The Great Famine of the 1840s, one of the most catastrophic events in the history of Ireland, had been nearly absent from Irish writing until the 1990s when Eagleton noted that the Famine was hardly referred to in the Revival literature or Joyce. It can be said that the Anglo-Irish Protestants, leading the Revival and belonging to the land-owning class, evaded the tragic event which their immediate ancestors had survived mostly intact. Joyce, the Irish Catholic, was not free from the historical trauma either, which makes him only allude to it in his work, particularly Ulysses. The Irish Catholics were not completely innocent victims but often complicit in their own tragedy. The Church inculcated them with the scrupulousness of morality, which made them starve rather than withhold the landlord’s rent during the Famine. Their submissiveness to the Church led them to be indifferent to the suffering and death of others as well as their own.
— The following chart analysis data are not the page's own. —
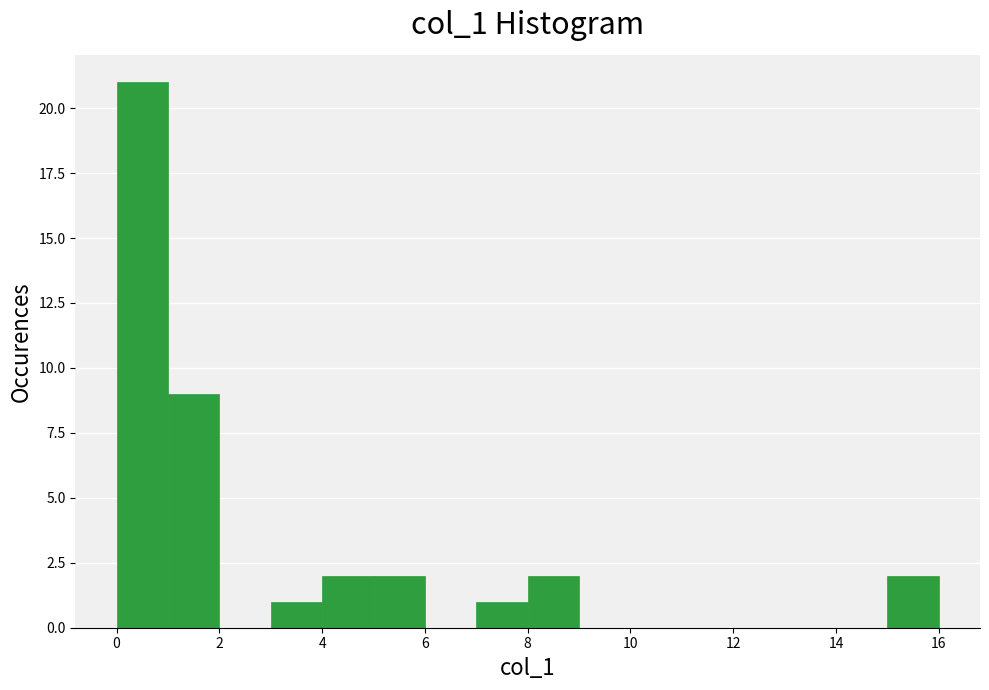

Reading left to right, list every bar in this chart as the range it spans on the x-axis followed by its height. The values are not printed on the chart, so give them approximately, as read against the axis.

0 to 1: 21
1 to 2: 9
2 to 3: 0
3 to 4: 1
4 to 5: 2
5 to 6: 2
6 to 7: 0
7 to 8: 1
8 to 9: 2
9 to 10: 0
10 to 11: 0
11 to 12: 0
12 to 13: 0
13 to 14: 0
14 to 15: 0
15 to 16: 2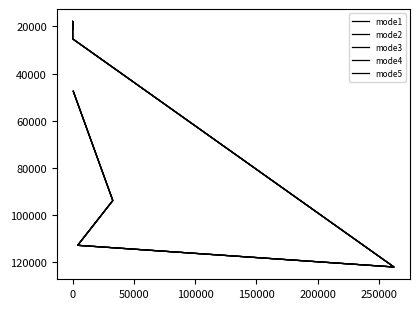

Is it true that mode2 equals 16723.1 at 100000?

False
Thus, the Irish feel a sense of guilt for the horrible memories of the Famine, which inhibits them from remembering the history altogether. The memories come back only as a nightmare or a ghost, like the ghost of Stephen’s mother in Ulysses. The mother’s ghost, evoking the starving and dying during the Famine, symbolizes the guilt of the Irish Catholics, as well as Stephen’s personal guilt of declining his mother’s last wish. Stephen, only trying to awake from the nightmare of his mother’s ghost without confessing his guilt, remains paralyzed. With the Famine memories missing, Irish history remains a nightmare from which they will never awake.